Office Rents, Capital Values Continue Upward Trends Across Asia Pacific Region

Office Rents, Capital Values Continue Upward Trends Across Asia Pacific Region

Commercial News » Commercial Real Estate Edition | By Michael Gerrity | July 28, 2011 8:30 AM ET

Based on a new report by global real estate firm Jones Lang LaSalle, ongoing corporate hiring and expanding accommodation requirements underpinned the Asia Pacific office leasing market in 2Q11. Aggregate net take-up across major Tier I markets was at a similar level to the previous quarter, but improved 28% year-on-year and remains close to record levels.

Vacancies trended down in many cities in 2Q11, and office rentals rose further in most markets outside of North Asia, albeit at a slower rate. Of the 27 featured office markets, 15 saw an increase in net effective rents during the quarter, while for the remainder rents stabilized or recorded small residual declines. Aggregate rental growth was largely similar to the previous quarter, with an average quarter-on-quarter increase across the region of 2.4%. In 1Q11, quarterly rental growth averaged 2.5%.
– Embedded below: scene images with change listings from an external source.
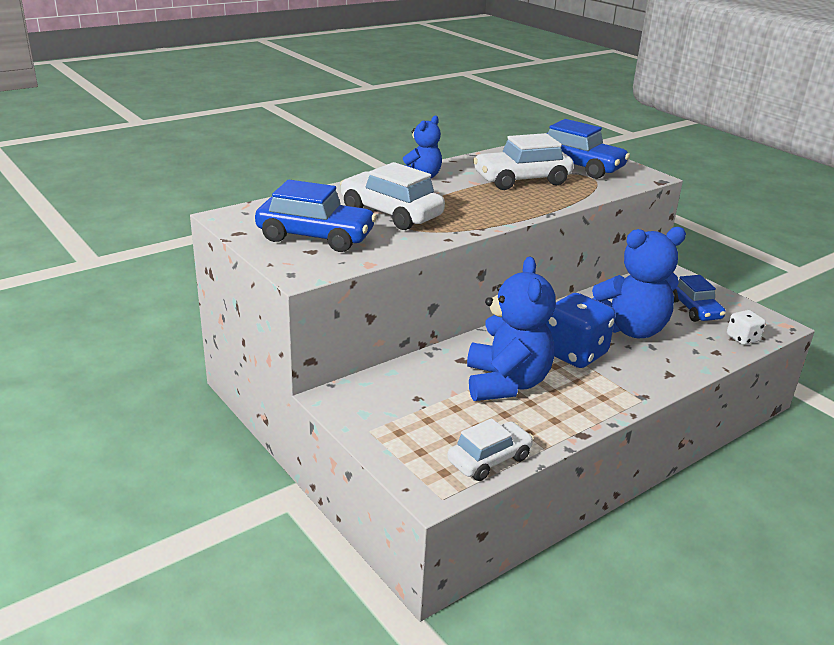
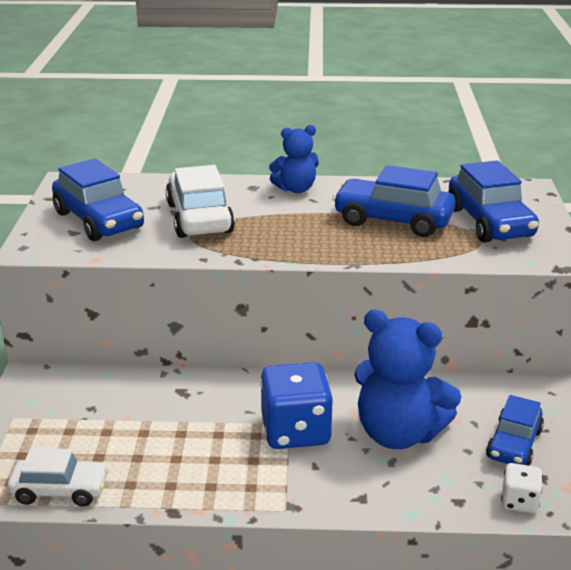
camera: 40 degrees right, 0 degrees up
(506, 383) = (183, 430): blue teddy bear -> none
(521, 180) = (393, 220): white car -> blue car

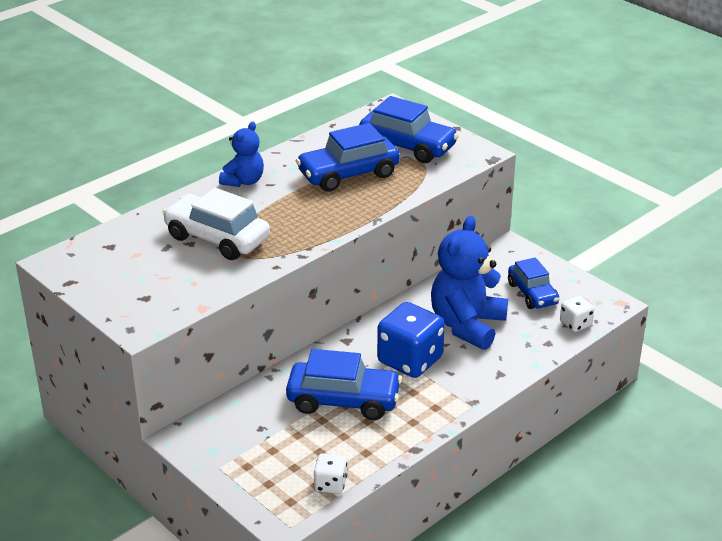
camera: 45 degrees left, 5 degrees up
(60, 490) = (330, 484): white car -> white dice
(99, 220) = (146, 279): blue car -> blue car (343, 400)
(398, 434) = (467, 325): blue teddy bear -> blue teddy bear turned 135 degrees clockwise

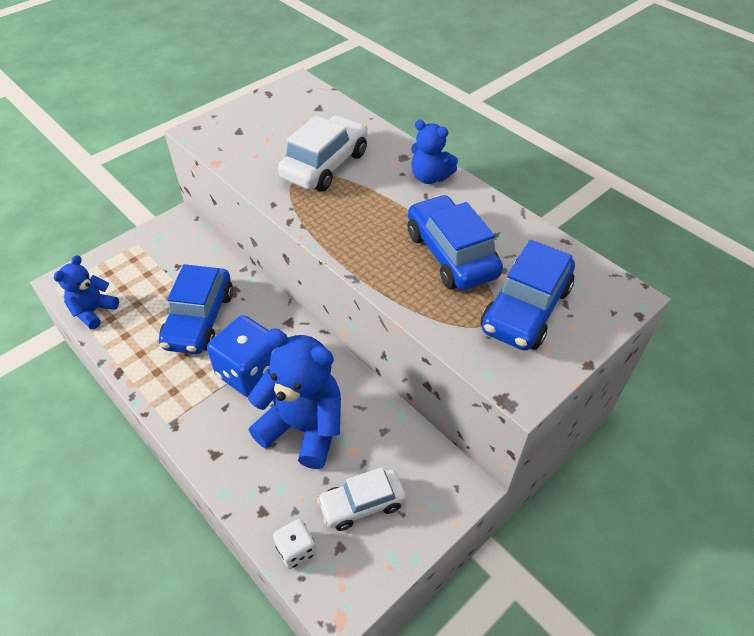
camera: 90 degrees right, 15 degrees up
(330, 484) = (93, 311): white dice -> blue teddy bear
(532, 294) = (362, 504): blue car -> white car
Rents in Beijing and Jakarta saw the largest q-o-q increases (+15.2% q-o-q and +14.6% q-o-q) in 2Q11, as vacancy levels fell rapidly in both markets. Among the major financial centers, growth in net effective rentals in Hong Kong and Singapore moderated to 6.6% q-o-q and 1.7% q-o-q, respectively, largely due to slower expansion of financial institutions and as some returning space emerged. Rents in Shanghai grew by 4.6%, as MNCs and domestic corporates drove strong spatial demand. In the twelve months to end-2Q11, Hong Kong and Jakarta delivered the strongest rental performance, with growth of around 30%.

Net effective rentals in Tokyo fell further by 0.4% as gross rents continued to decline while rent-free periods remained unchanged after the recent crisis. In a few other markets where tenant demand remains weak, rents have either stabilized (e.g. Taipei) or are seeing further declines (e.g. Seoul, Kuala Lumpur, Bangkok). Average rents in Australia and New Zealand generally saw moderate movements, both positive and negative, during the quarter. Perth recorded the largest quarterly increase of 5.0%.

Although investment activity moderated in 2Q11, most major markets outside of North Asia and a few South East Asian locations saw either stable or increasing capital values. Capital values in Beijing and Jakarta recorded the largest q-o-q increases, increasing by 17.1% and 14.7%, respectively. Hong Kong, Shanghai and Bangalore followed with quarterly increases of 4.6% to 9.1%.

Across the region, the average quarterly increase in capital values moderated to 2.4%, compared with 3.1% in 1Q11. Again Hong Kong outperformed on a year-on-year basis, recording a 44% increase in capital values on the back of strong buying activity, largely by local investors.

We expect leasing demand to remain solid this year, while vacancies are still set to rise in some markets over the next few quarters due to ample supply additions. Consistent with strong fundamentals, growth of up to 45% is expected across the region for the full year, with the strongest growth likely to be seen in supply constrained markets such as Hong Kong, Beijing and Jakarta. Rents in Tokyo are forecast to correct until end-2011 with an annual decline of up to 5% as corporates are under strong pressure to save on costs. A few other laggards are also likely to see either no growth or some residual rental declines.

Capital values are expected to increase in nearly all markets outside of North Asia during 2011, by up to 45% for the full year, on the back of rental growth and investor confidence. Markets expected to see the strongest growth include Hong Kong, Jakarta and the China Tier I cities.